DEFが8の倍数であることを見分けるのは、ひっ算でもいいですが、2で割った数字の下二けたが 4の倍数かどうか見分ければわかりますね。

【考えてみよう!】
6(=2×3)の倍数は、2の倍数であり、3の倍数であれば6の倍数と見分けることができました。では同じように8(=2×4)の倍数は、2の倍数であり、4の倍数であれば8の倍数としていいのでしょうか?

ベン図で見てみましょう。

6の倍数は2の倍数であり3の倍数の説明図

2の倍数であることと3の倍数であることは上図のような関係にあります。2の倍数でも3の倍数でもある数字は必ず6の倍数です。

ところが、2の倍数であることと4の倍数であることは、下の図の関係なので4の倍数であればそもそも必ず2の倍数です。

8の倍数は2の倍数であり4の倍数なだけではない説明図

つまり、2の倍数であり4の倍数でもあっても、それだけでは4の倍数であることしか確定できず、8の倍数であるとは限りません。なので、6の倍数の見分け方と同じようには考えられないのですね。

【9の倍数】「123123123」が9の倍数か見分ける1秒技

123123123は9で割り切れます。見分ける方法は3の倍数を見分ける方法を9に変えるだけ。
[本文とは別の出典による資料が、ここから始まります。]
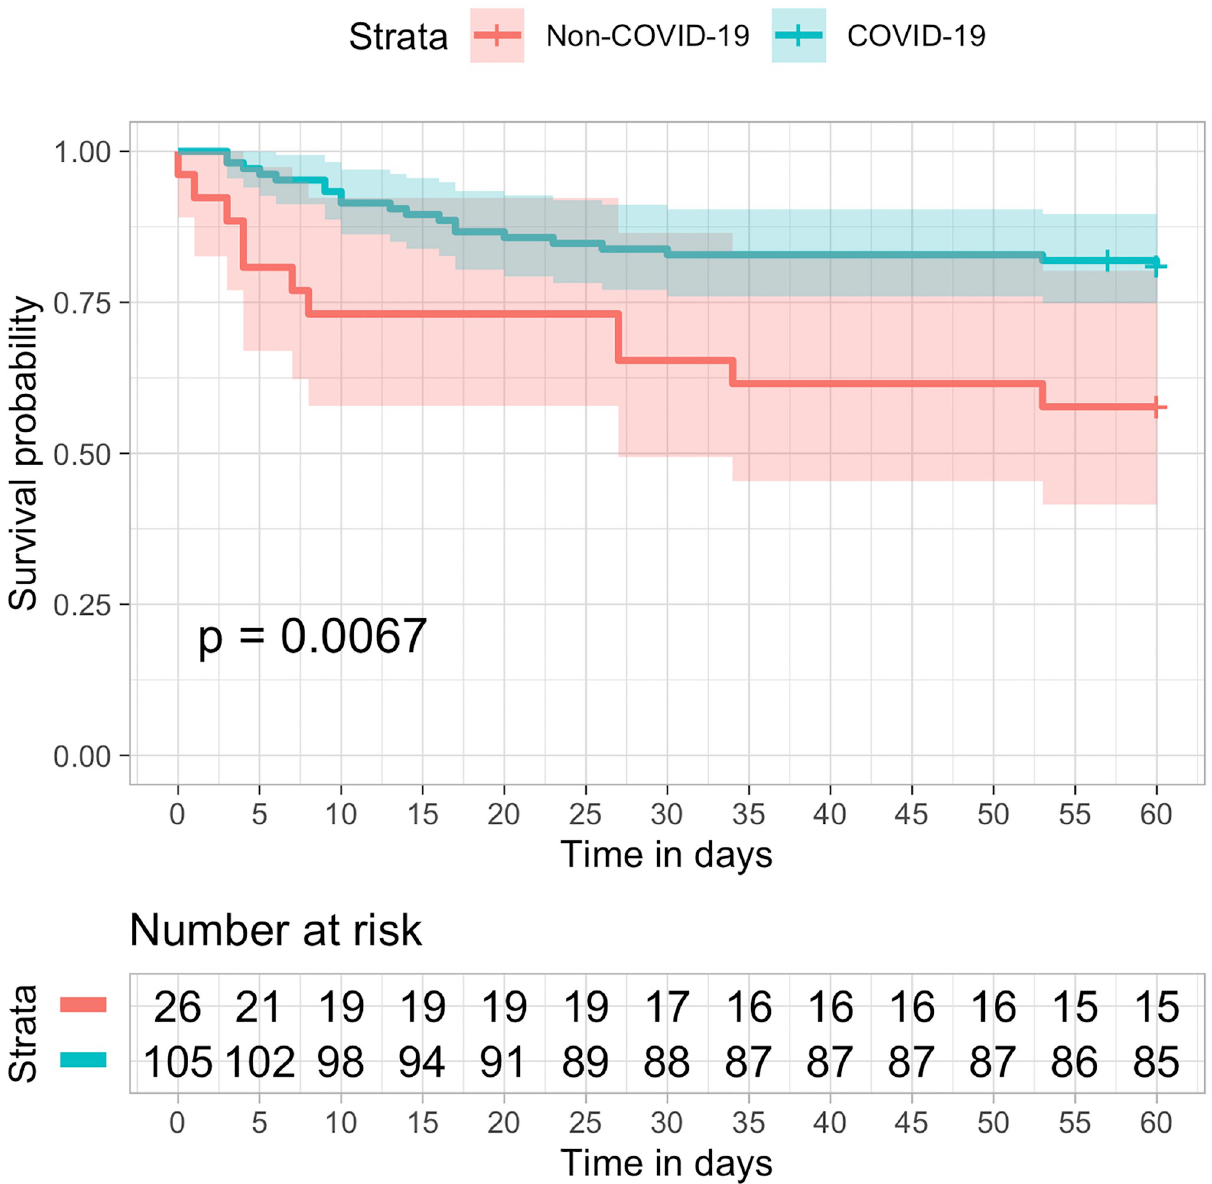
Fig 5. Kaplan–Meier estimates of all-cause survival rate up to 60 days in ventilated patients. Overall survival was longer in COVID-19 (blue) as compared to non-COVID patients (orange) in the previous year (logrank p =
各けたの数字の和が9の倍数であれば、その数字は9の倍数です。

この問題では、1+2+3+1+2+3+1+2+3=18なので、123123123は9の倍数とわかります。

【見分けられる理由】
3の倍数を見分ける方法と基本的に同じなので自分でも考えてみるといいでしょう。
ABC(A~Cは~9の数字。A≠0)という3けたの数字で考えてみましょう。整数の仕組みの式で表すと、

ABC=A×100+B×10+C×1

これを変形していきます。
注目するのは、

100=99+1
10=9+1

であること。
100=99+1, 10=9+1におきかえてみます。

ABC=A×100+B×10+C×1
=A×(99+1)+B×(9+1)+C×1
= A×99+ A×1+B×9+ B×1+C×1←分配の法則
= A×99+B×9+ A×1+ B×1+C×1←順番を変更

99=9×11, 9=9×1(9の倍数)であることに注目しておきかえます。
=A×99+B×9+A+B+C
= A×9×11+B×9×1+ A×1+ B×1+C×1
=9×(A×11+B×1)+(A+B+C)←結合の法則

9×(A×11+B×1)が9の倍数であることがわかりますね。
残った(A+B+C)が9の倍数であればこの整数は9の倍数ということになります。
もっと早いやり方も3の倍数と同様です。9に変えてやってみましょう。

【10の倍数】「123123170」が10の倍数かどうか光速で見分けよう

123123170は10の倍数です。見分け方は、

一の位の数字が0なら、10の倍数です。

【見分けられる理由】
10の倍数は、10, 20, 30…100, 110,…一の位は常に0です。
下二けたが00なら100の倍数、下三けたが000なら1000の倍数、下四けたが0000なら10000の倍数ですね。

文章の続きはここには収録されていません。